▶ **Collected data**:

»»

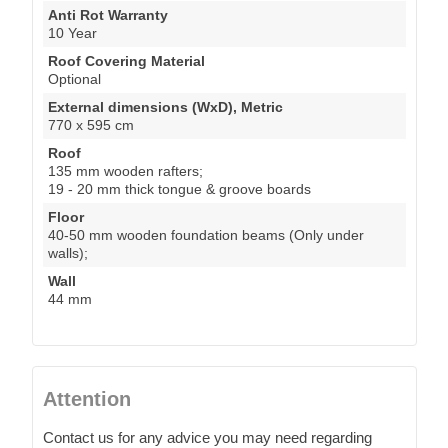
Anti Rot Warranty
10 Year
Roof Covering Material
Optional
External dimensions (WxD), Metric
770 x 595 cm
Roof
135 mm wooden rafters;
19 - 20 mm thick tongue & groove boards
Floor
40-50 mm wooden foundation beams (Only under
walls);
Wall
44 mm
Attention
Contact us for any advice you may need regarding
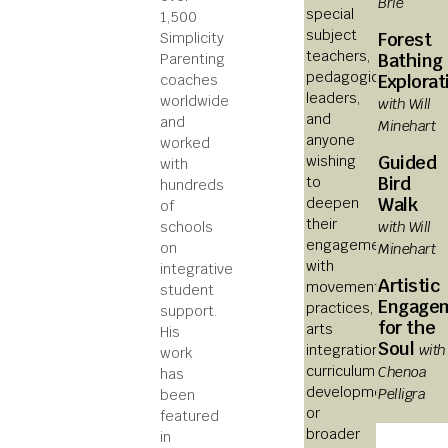
Brie
special
1,500
subject
Forest
Simplicity
teachers,
Bathing
Parenting
pedagogical
Explorat
coaches
leaders,
worldwide
with Will
and
and
Minehart
anyone
worked
Guided
wishing
with
Bird
to
hundreds
Walk
deepen
of
their
with Will
schools
engagement
Minehart
on
with
integrative
Artistic
movement
student
Engage
practices,
support.
for the
arts
His
Soul
with
integration,
work
curriculum
Chenoa
has
development,
Pelligra
been
or
featured
broader
in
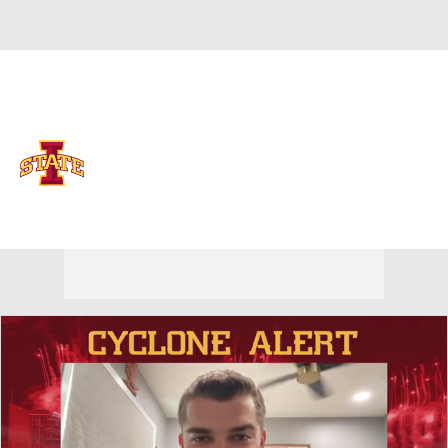
Overall 0-0-0 • BIG12 0-0-0
Iowa State Cyclones
Cyclones News
Schedule
Stats
Roster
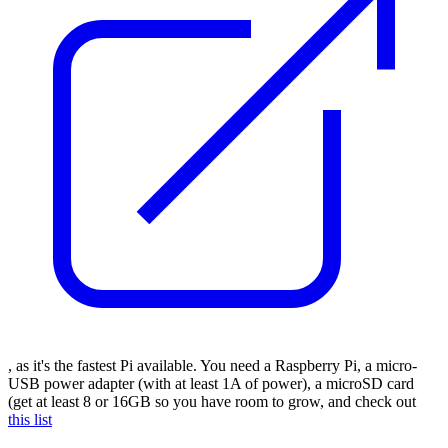
, as it's the fastest Pi available. You need a Raspberry Pi, a micro-
USB power adapter (with at least 1A of power), a microSD card
(get at least 8 or 16GB so you have room to grow, and check out
this list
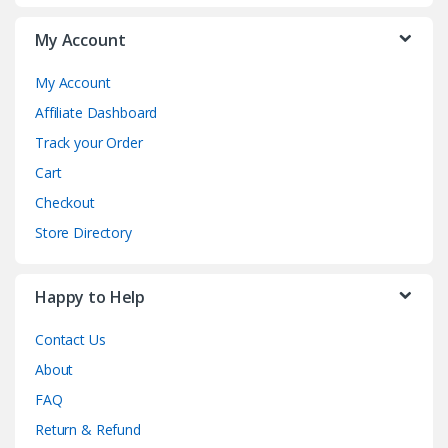
My Account
My Account
Affiliate Dashboard
Track your Order
Cart
Checkout
Store Directory
Happy to Help
Contact Us
About
FAQ
Return & Refund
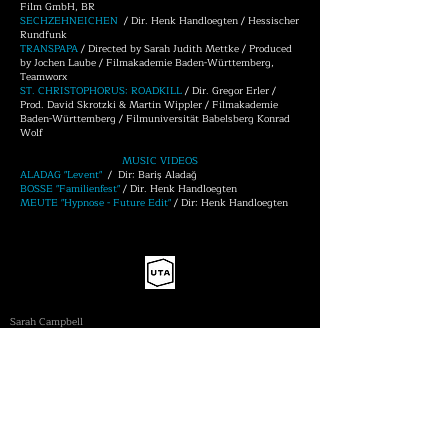
Film GmbH, BR
SECHZEHNEICHEN
/ Dir. Henk Handloegten / Hessischer
Rundfunk
TRANSPAPA
/ Directed by Sarah Judith Mettke / Produced
by Jochen Laube / Filmakademie Baden-Württemberg,
Teamworx
ST. CHRISTOPHORUS: ROADKILL
/ Dir. Gregor Erler /
Prod. David Skrotzki & Martin Wippler / Filmakademie
Baden-Württemberg / Filmuniversität Babelsberg Konrad
Wolf
MUSIC VIDEOS
ALADAG "Levent"
/ Dir: Bariş Aladağ
BOSSE "Familienfest"
/ Dir. Henk Handloegten
MEUTE "Hypnose - Future Edit"
/ Dir: Henk Handloegten
UNITED TALENT AGENCY
| FEATURES
Sarah Campbell
sarah.campbell@unitedtalent.com
+44 (0) 20 7278 3331
​| COMMERCIALS
Polly Hartley
polly.hartley@unitedtalent.com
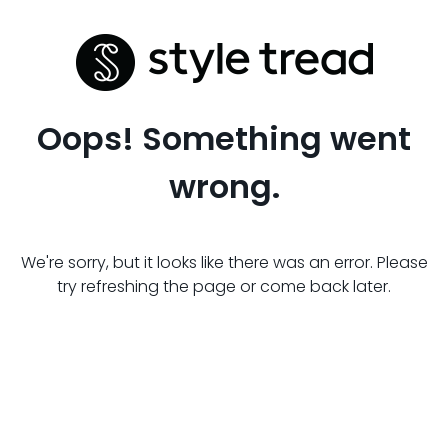
Oops! Something went
wrong.
We're sorry, but it looks like there was an error. Please
try refreshing the page or come back later.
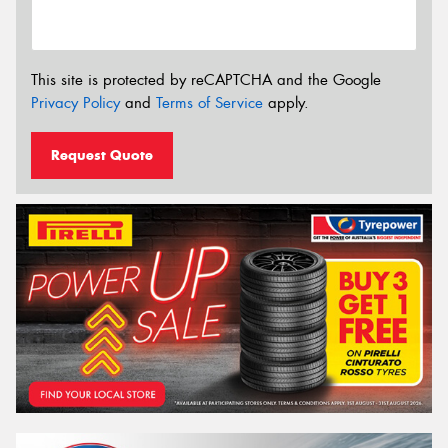
This site is protected by reCAPTCHA and the Google
Privacy Policy
and
Terms of Service
apply.
Request Quote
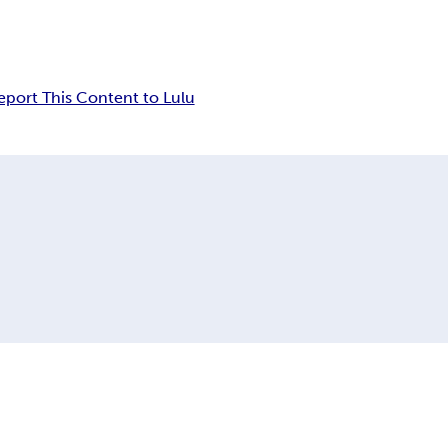
eport This Content to Lulu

««

Whenever a line above includes the string "wooden", copy it.

135 mm wooden rafters;
40-50 mm wooden foundation beams (Only under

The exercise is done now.